Trump volta a ameaçar tarifas sobre taxa britânica de serviços digitais: o que está em causa
O Presidente dos Estados Unidos, Donald Trump, ameaçou impor tarifas alfandegárias ao Reino Unido se Londres não acabar com o imposto sobre serviços digitais aplicado às empresas tecnológicas norte-americanas.
«Temos analisado a situação e podemos responder muito facilmente, bastando impor uma tarifa elevada ao Reino Unido, por isso é melhor terem cuidado», disse Trump, a partir do Salão Oval.
«Se não abolirem a taxa, provavelmente aplicaremos uma tarifa elevada ao Reino Unido», acrescentou.
Eis o que está em causa na taxa que parece estar a inquietar Washington.
Em que consiste o imposto sobre serviços digitais
O Reino Unido introduziu o seu imposto sobre serviços digitais (Digital Services Tax, DST) em 1 de abril de 2020, impondo uma taxa de 2% sobre as receitas de plataformas de redes sociais, motores de busca e mercados em linha que retiram valor dos utilizadores no país.
Aplica-se a empresas cujas receitas globais de atividades digitais excedem 500 milhões de libras (576 milhões de euros), desde que mais de 25 milhões de libras (28,75 milhões de euros) dessas receitas provenham de utilizadores no Reino Unido.
De acordo com dados da autoridade tributária britânica, o imposto arrecadou 944 milhões de libras (1,1 mil milhões de euros) junto das empresas tecnológicas em 2025-26, mais 17% do que no ano anterior.
O DST foi inicialmente criado como medida provisória, à espera de um acordo internacional para reformar o quadro fiscal global, acordo esse que nunca chegou a concretizar-se.
O governo britânico classifica-o como medida transitória e comprometeu-se a eliminá-lo assim que existir uma solução global adequada para a redistribuição dos direitos de tributação.
O Ministério das Finanças defende que o imposto se aplica a empresas, não a países, e é indiferente ao local onde a empresa tem sede.
Introduzido em 2020, abrange empresas como a Google, da Alphabet, a Meta e a Amazon.
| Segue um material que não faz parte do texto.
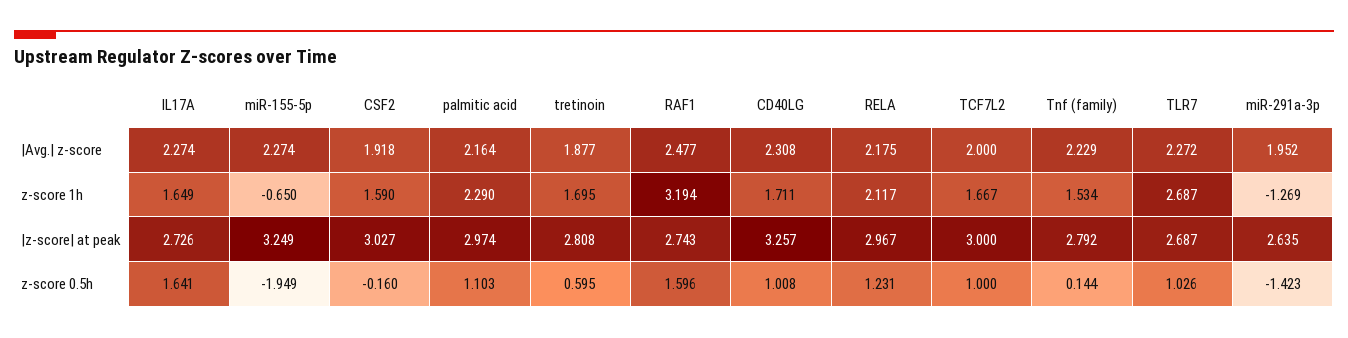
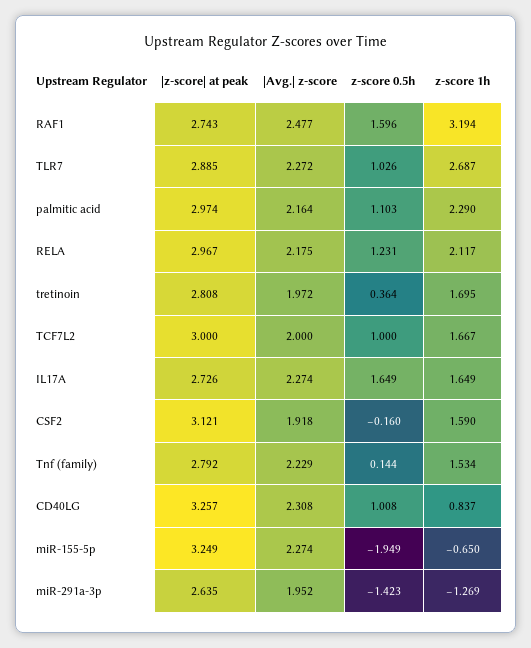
  {
    "IL17A": {
      "|Avg.| z-score": 2.274,
      "z-score 1h": 1.649,
      "|z-score| at peak": 2.726,
-     "z-score 0.5h": 1.641
+     "z-score 0.5h": 1.649
    },
    "miR-155-5p": {
      "|Avg.| z-score": 2.274,
      "z-score 1h": -0.65,
      "|z-score| at peak": 3.249,
      "z-score 0.5h": -1.949
    },
    "CSF2": {
      "|Avg.| z-score": 1.918,
      "z-score 1h": 1.59,
-     "|z-score| at peak": 3.027,
+     "|z-score| at peak": 3.121,
      "z-score 0.5h": -0.16
    },
    "palmitic acid": {
      "|Avg.| z-score": 2.164,
      "z-score 1h": 2.29,
      "|z-score| at peak": 2.974,
      "z-score 0.5h": 1.103
    },
    "tretinoin": {
-     "|Avg.| z-score": 1.877,
+     "|Avg.| z-score": 1.972,
      "z-score 1h": 1.695,
      "|z-score| at peak": 2.808,
-     "z-score 0.5h": 0.595
+     "z-score 0.5h": 0.364
    },
    "RAF1": {
      "|Avg.| z-score": 2.477,
      "z-score 1h": 3.194,
      "|z-score| at peak": 2.743,
      "z-score 0.5h": 1.596
    },
    "CD40LG": {
      "|Avg.| z-score": 2.308,
-     "z-score 1h": 1.711,
+     "z-score 1h": 0.837,
      "|z-score| at peak": 3.257,
      "z-score 0.5h": 1.008
    },
    "RELA": {
      "|Avg.| z-score": 2.175,
      "z-score 1h": 2.117,
      "|z-score| at peak": 2.967,
      "z-score 0.5h": 1.231
    },
    "TCF7L2": {
      "|Avg.| z-score": 2,
      "z-score 1h": 1.667,
      "|z-score| at peak": 3,
      "z-score 0.5h": 1
    },
    "Tnf (family)": {
      "|Avg.| z-score": 2.229,
      "z-score 1h": 1.534,
      "|z-score| at peak": 2.792,
      "z-score 0.5h": 0.144
    },
    "TLR7": {
      "|Avg.| z-score": 2.272,
      "z-score 1h": 2.687,
-     "|z-score| at peak": 2.687,
+     "|z-score| at peak": 2.885,
      "z-score 0.5h": 1.026
    },
    "miR-291a-3p": {
      "|Avg.| z-score": 1.952,
      "z-score 1h": -1.269,
      "|z-score| at peak": 2.635,
      "z-score 0.5h": -1.423
    }
  }

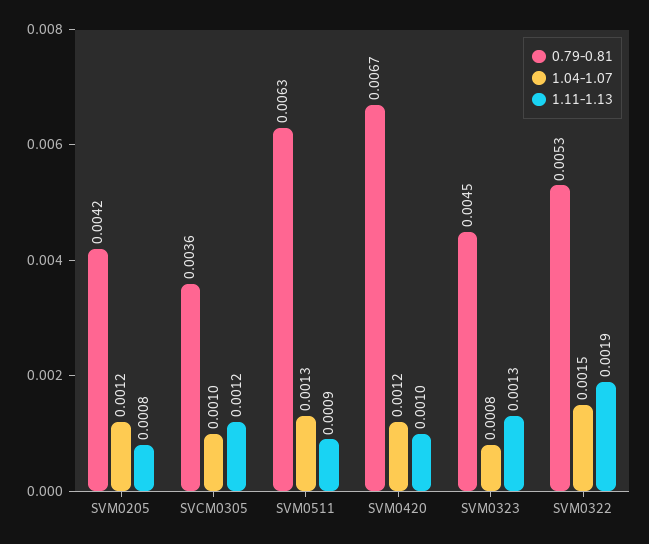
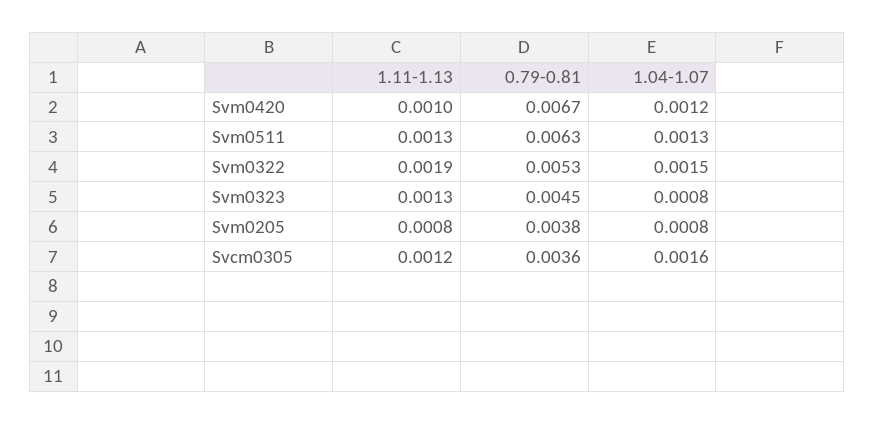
  {
    "0.79-0.81": {
-     "SVM0205": 0.0042,
+     "SVM0205": 0.0038,
      "SVCM0305": 0.0036,
      "SVM0511": 0.0063,
      "SVM0420": 0.0067,
      "SVM0323": 0.0045,
      "SVM0322": 0.0053
    },
    "1.04-1.07": {
-     "SVM0205": 0.0012,
+     "SVM0205": 0.0008,
-     "SVCM0305": 0.001,
+     "SVCM0305": 0.0016,
      "SVM0511": 0.0013,
      "SVM0420": 0.0012,
      "SVM0323": 0.0008,
      "SVM0322": 0.0015
    },
    "1.11-1.13": {
      "SVM0205": 0.0008,
      "SVCM0305": 0.0012,
-     "SVM0511": 0.0009,
+     "SVM0511": 0.0013,
      "SVM0420": 0.001,
      "SVM0323": 0.0013,
      "SVM0322": 0.0019
    }
  }

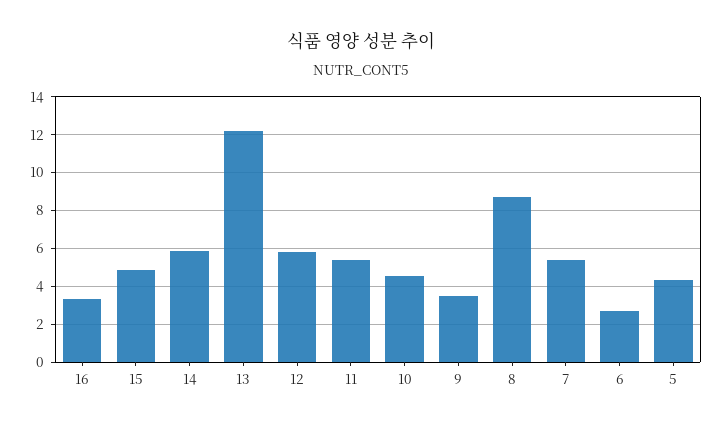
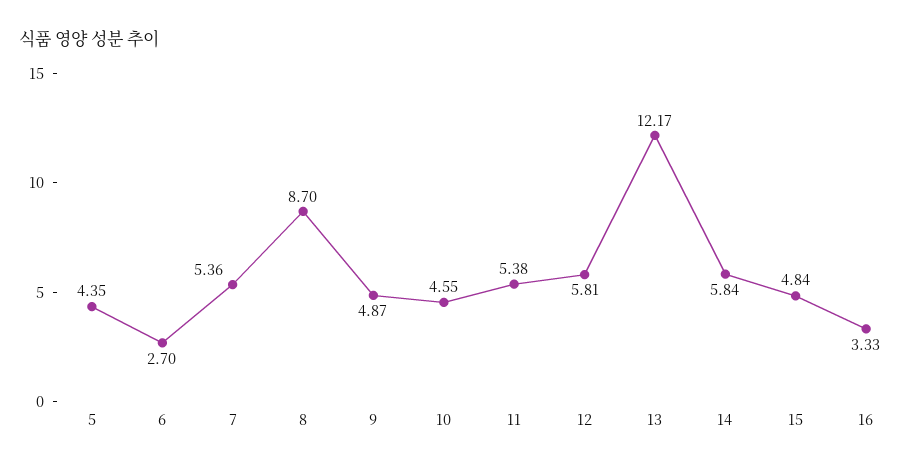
  {
    "16": 3.33,
    "15": 4.84,
    "14": 5.84,
    "13": 12.17,
    "12": 5.81,
    "11": 5.38,
    "10": 4.55,
-   "9": 3.5,
+   "9": 4.87,
    "8": 8.7,
    "7": 5.36,
    "6": 2.7,
    "5": 4.35
  }

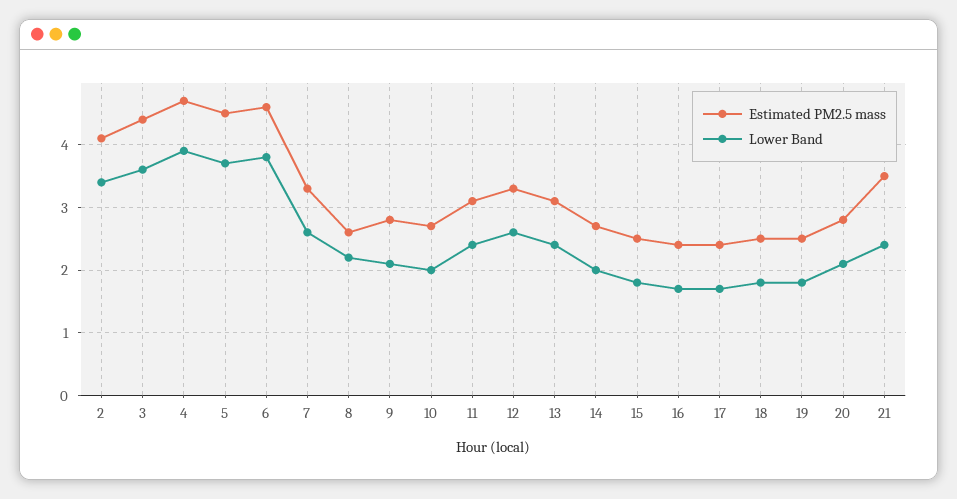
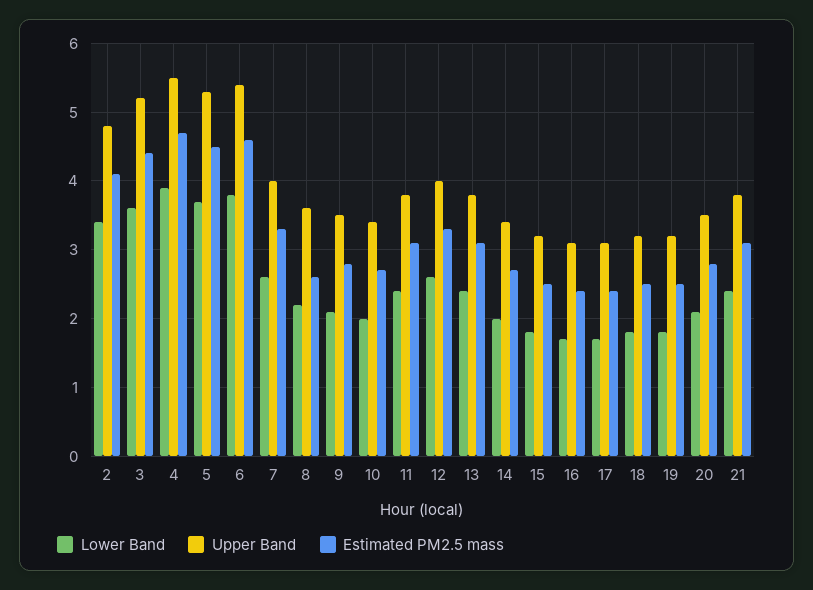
  {
    "Estimated PM2.5 mass": {
      "2": 4.1,
      "3": 4.4,
      "4": 4.7,
      "5": 4.5,
      "6": 4.6,
      "7": 3.3,
      "8": 2.6,
      "9": 2.8,
      "10": 2.7,
      "11": 3.1,
      "12": 3.3,
      "13": 3.1,
      "14": 2.7,
      "15": 2.5,
      "16": 2.4,
      "17": 2.4,
      "18": 2.5,
      "19": 2.5,
      "20": 2.8,
-     "21": 3.5
+     "21": 3.1
    },
    "Lower Band": {
      "2": 3.4,
      "3": 3.6,
      "4": 3.9,
      "5": 3.7,
      "6": 3.8,
      "7": 2.6,
      "8": 2.2,
      "9": 2.1,
      "10": 2,
      "11": 2.4,
      "12": 2.6,
      "13": 2.4,
      "14": 2,
      "15": 1.8,
      "16": 1.7,
      "17": 1.7,
      "18": 1.8,
      "19": 1.8,
      "20": 2.1,
      "21": 2.4
-   }
+   },
+   "Upper Band": {
+     "2": 4.8,
+     "3": 5.2,
+     "4": 5.5,
+     "5": 5.3,
+     "6": 5.4,
+     "7": 4,
+     "8": 3.6,
+     "9": 3.5,
+     "10": 3.4,
+     "11": 3.8,
+     "12": 4,
+     "13": 3.8,
+     "14": 3.4,
+     "15": 3.2,
+     "16": 3.1,
+     "17": 3.1,
+     "18": 3.2,
+     "19": 3.2,
+     "20": 3.5,
+     "21": 3.8
+   }
  }

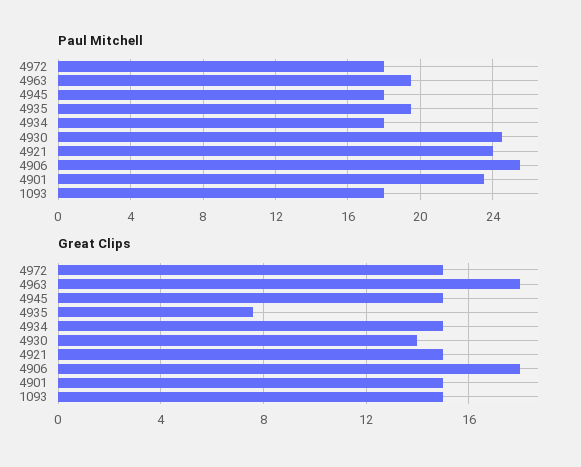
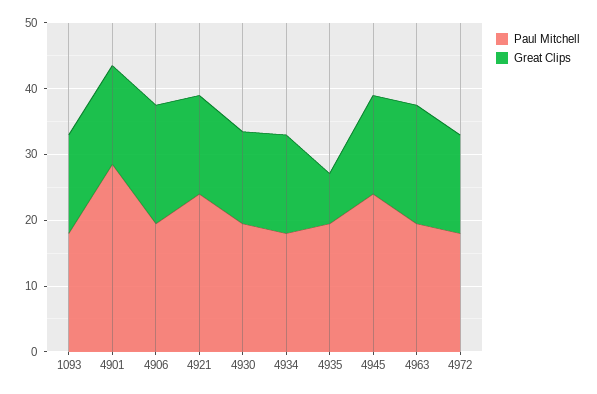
  {
    "Paul Mitchell": {
      "4972": 18,
      "4963": 19.5,
-     "4945": 18,
+     "4945": 24,
      "4935": 19.5,
      "4934": 18,
-     "4930": 24.5,
+     "4930": 20,
      "4921": 24,
-     "4906": 25.5,
+     "4906": 20,
-     "4901": 23.5,
+     "4901": 28,
      "1093": 18
    },
    "Great Clips": {
      "4972": 15,
      "4963": 18,
      "4945": 15,
      "4935": 7.5,
      "4934": 15,
      "4930": 14,
      "4921": 15,
      "4906": 18,
      "4901": 15,
      "1093": 15
    }
  }

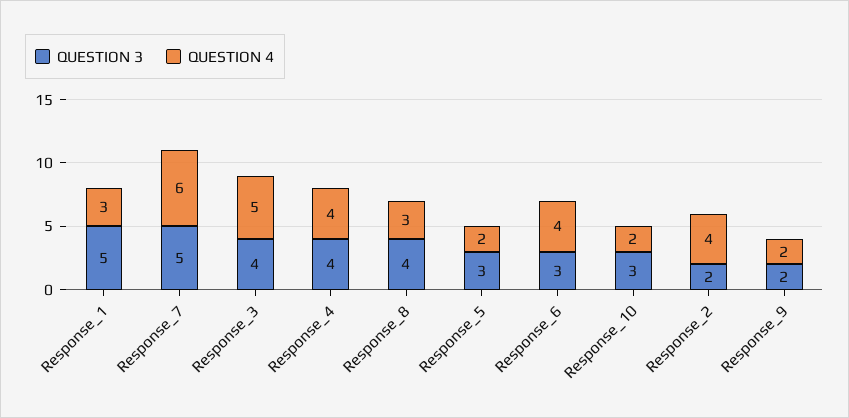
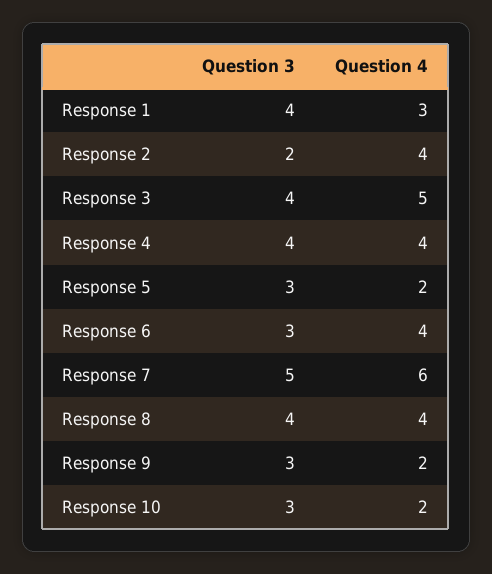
  {
    "QUESTION 3": {
-     "Response_1": 5,
+     "Response_1": 4,
      "Response_7": 5,
      "Response_3": 4,
      "Response_4": 4,
      "Response_8": 4,
      "Response_5": 3,
      "Response_6": 3,
      "Response_10": 3,
      "Response_2": 2,
-     "Response_9": 2
+     "Response_9": 3
    },
    "QUESTION 4": {
      "Response_1": 3,
      "Response_7": 6,
      "Response_3": 5,
      "Response_4": 4,
-     "Response_8": 3,
+     "Response_8": 4,
      "Response_5": 2,
      "Response_6": 4,
      "Response_10": 2,
      "Response_2": 4,
      "Response_9": 2
    }
  }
A App Store da Apple poderá também ficar abrangida enquanto mercado em linha, embora as autoridades fiscais britânicas nunca tenham revelado publicamente que empresas pagam este imposto.
Porque contesta Trump a taxa
Não é a primeira vez que Trump se insurge contra o imposto britânico sobre serviços digitais; também o seu antecessor, Joe Biden, contestou esta taxa.
Numa declaração feita na quinta-feira, Trump afirmou que a taxa explora «as melhores empresas do mundo».
«Acham que vão ganhar dinheiro fácil, é por isso que todos se aproveitaram do nosso país», disse aos jornalistas.
«Não gosto que visem empresas americanas, porque, no fundo, estamos a falar das nossas grandes empresas americanas — gostemos delas ou não, são empresas americanas e estão entre as melhores do mundo. O Reino Unido fez isso, mais algumas pessoas fizeram isso», afirmou.
Questionado sobre quão elevada seria uma tarifa de retaliação, Trump disse que seria «superior ao que eles estão a obter» com a taxa.
«O que vamos fazer é responder, aplicando algo igual ou superior ao que eles estão a fazer», explicou.
Onde mais foram aplicadas taxas semelhantes
Vários países europeus têm igualmente um imposto sobre serviços digitais (DST). França, Espanha, Itália, Áustria, Dinamarca, Hungria, Polónia e Portugal já o introduziram.
Fora da União Europeia, a Suíça e a Turquia também implementaram impostos deste tipo.
Embora muitos destes impostos incidam sobretudo sobre a publicidade em linha, o DST britânico tem como alvo plataformas de redes sociais, motores de busca na internet e mercados em linha.
A União Europeia dispõe ainda da Lei dos Mercados Digitais, que regula as maiores empresas para garantir uma concorrência justa e impedir práticas anticoncorrenciais no mercado digital.
Em agosto, Trump escreveu na sua plataforma de redes sociais que iria «enfrentar os países que atacam as nossas incríveis empresas tecnológicas americanas».
«Impostos digitais, legislação sobre serviços digitais e regulamentos dos mercados digitais são todos concebidos para prejudicar ou discriminar a tecnologia americana. Isto tem de acabar», acrescentou, prometendo tarifas substanciais caso não fossem revogados.